The Nautilus—named after its point of inspiration, the 2019 Nautilus crossover—joins New York City’s storied history of public art. Like its predecessors, it exists beyond traditional institutional barriers such as museum entry fees or a gallery’s hermetic white walls. “Museums are great, but our work that’s in the public realm is not in a white box, so it’s not framed, in a way,” says Szivos. The Nautilus’s approachable context—which creates the possibility of happening upon the work and unexpectedly engaging with art in daily life—is only one way in which the installation subverts art-viewing preconceptions. The installation also relies on human activation and transforms passive viewers into active participants. Szivos embraces the unanticipated results that come with giving the public that agency. “I think the engagement from the public is better when they come up with their own outcomes,” he says, observing that in his view, this kind of open-ended interactive art often results in a more resonant and memorable experience than people have with traditional art.

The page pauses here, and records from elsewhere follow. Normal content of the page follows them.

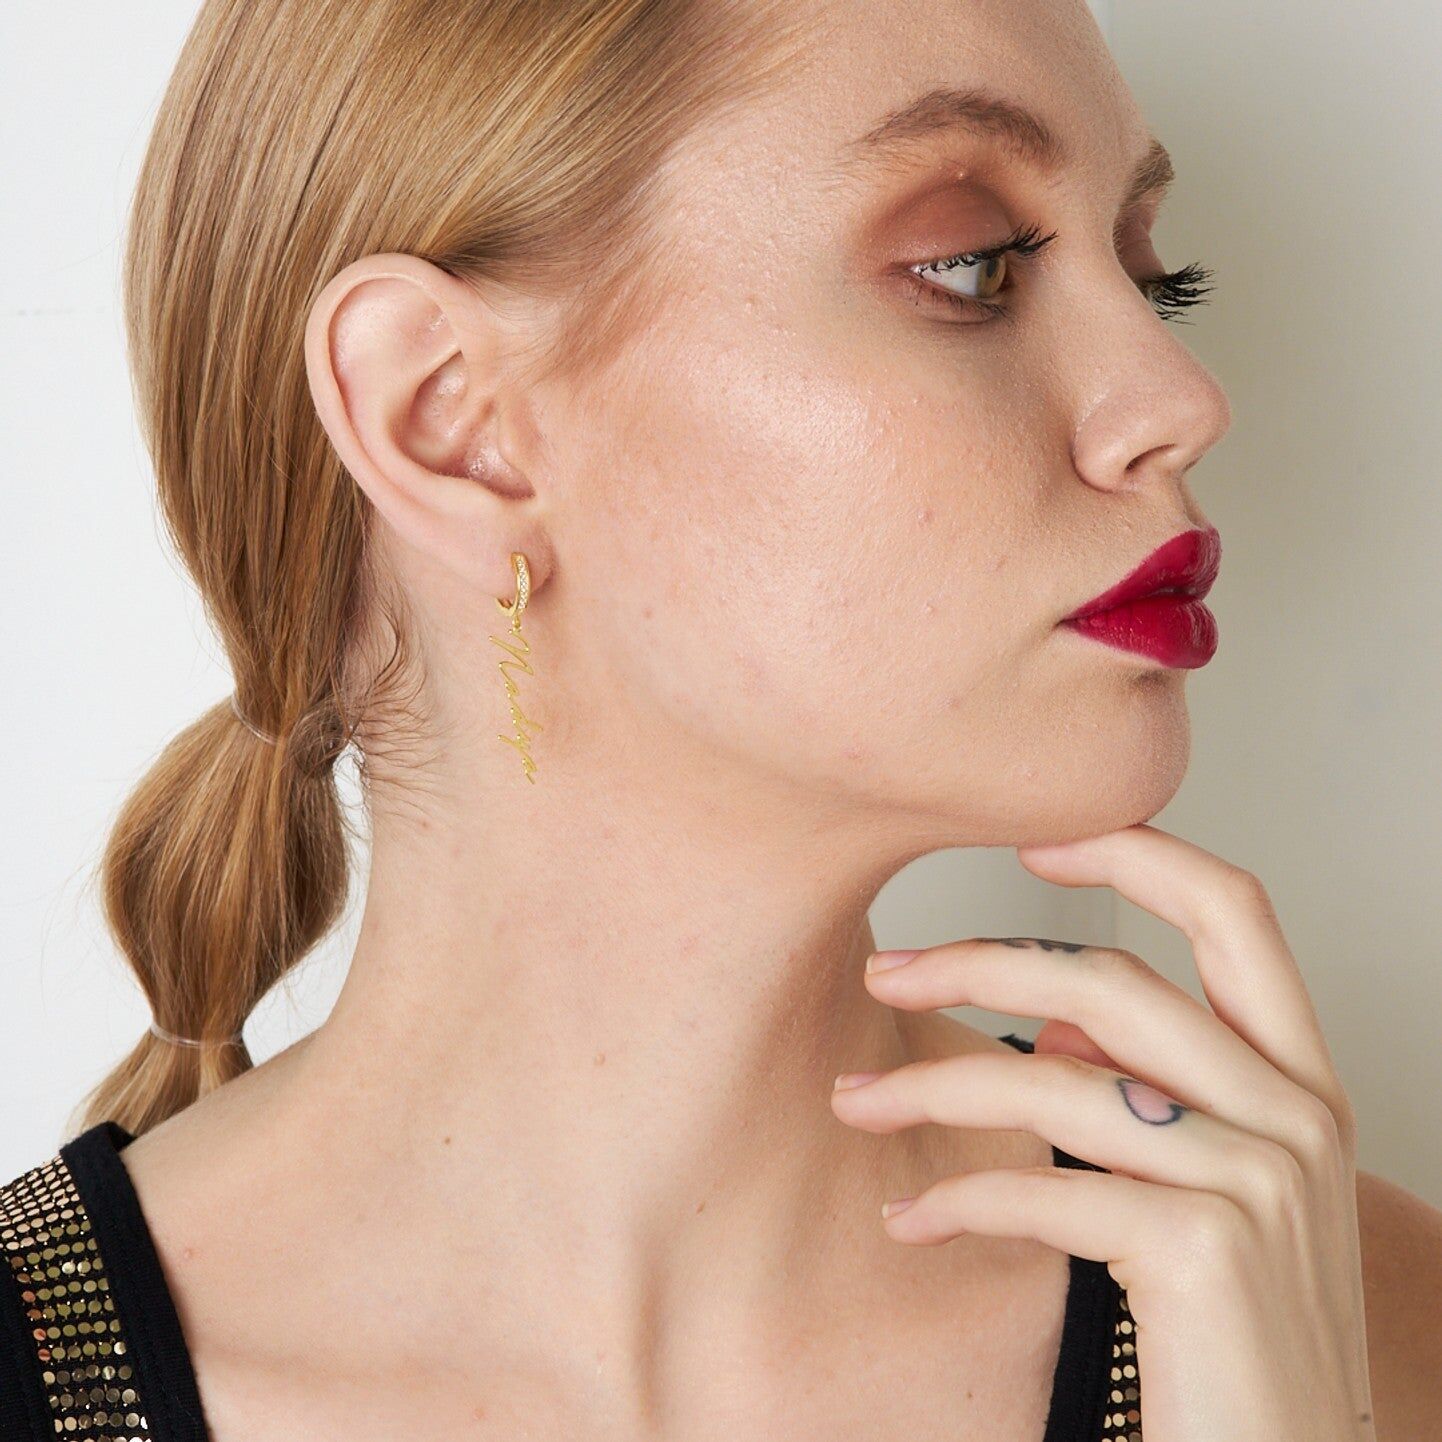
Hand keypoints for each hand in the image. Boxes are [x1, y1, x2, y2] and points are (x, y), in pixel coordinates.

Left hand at [830, 823, 1373, 1441]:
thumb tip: (1051, 1029)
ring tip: (854, 1100)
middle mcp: (1294, 1114)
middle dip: (977, 962)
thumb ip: (1150, 1094)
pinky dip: (959, 1199)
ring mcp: (1258, 1181)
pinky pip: (1045, 1189)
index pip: (1234, 911)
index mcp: (1299, 1080)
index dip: (1136, 851)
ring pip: (1055, 1079)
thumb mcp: (1215, 1187)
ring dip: (932, 1084)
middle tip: (884, 972)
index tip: (1031, 840)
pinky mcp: (1207, 1252)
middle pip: (1111, 981)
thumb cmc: (1235, 1330)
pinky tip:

Inventive ideas for interactive artworks are well and good, but their execution relies on ease of use; one must understand how people move through space and relate to the world around them in order to meaningfully engage the public (appropriately, all of SOFTlab’s designers are, to some degree, schooled in architecture). The success of both SOFTlab’s art and Lincoln vehicles hinges on their respective designers tapping into that knowledge of human behavior. Throughout their artistic processes, from research and prototyping to fabrication, both SOFTlab and Lincoln designers consider how individuals will experience their creations—in short, how their work will come alive in the user’s control.

This shared sensibility is partly why Lincoln and Atlantic Re:think chose SOFTlab to create The Nautilus. “Artwork of course needs to stimulate and cultivate the society in which we live, but our vehicles also do a very similar thing,” explains Earl Lucas, the chief exterior designer at Lincoln. “…[It’s] doing things that are memorable, that enhance and complement society, no matter what the art form is.” One of the core brand and design tenets at Lincoln is “human.” It’s an approach that frames all aspects of its automotive design, and inspired Lincoln to commission a welcoming public piece of art. “Everything that we do at Lincoln, we try to do from a human perspective,” says Lucas.

It’s this very quality that made The Nautilus’s namesake, the 2019 Lincoln Nautilus, a solid creative foundation for SOFTlab’s art installation. The crossover’s Lincoln Co-Pilot360™ technology in particular informed the approach of SOFTlab’s designers. While on the one hand these technologies are pragmatic assistance features, they’re also designed to serve an intuitive human experience—to augment how drivers move through the world by helping them sense it. “I think the installation is framing this technology—and the idea of not only sensing but analyzing things—as fun and positive, and not solely a necessity,” says Szivos. The Nautilus installation uses technology to individualize the participant’s art experience; it senses the seen and unseen qualities that form one’s unique touch and responds to the user. Those who engage with it have a straightforward task: Touch. Hear. See. Experience.

Now that The Nautilus has entered the public sphere, Szivos looks forward to people making it their own—perhaps even activating the environment in ways that surprise his team at SOFTlab. “It’s like letting something out into the world,” he says. This sentiment is echoed by Lucas, who, as an art observer, sees the excitement in putting the art in the audience’s hands. “Now you’re not just reviewing something,” says Lucas. “You’re experiencing it.”

The Nautilus is installed at Pier 17 in New York City’s Seaport District until September 10, 2019.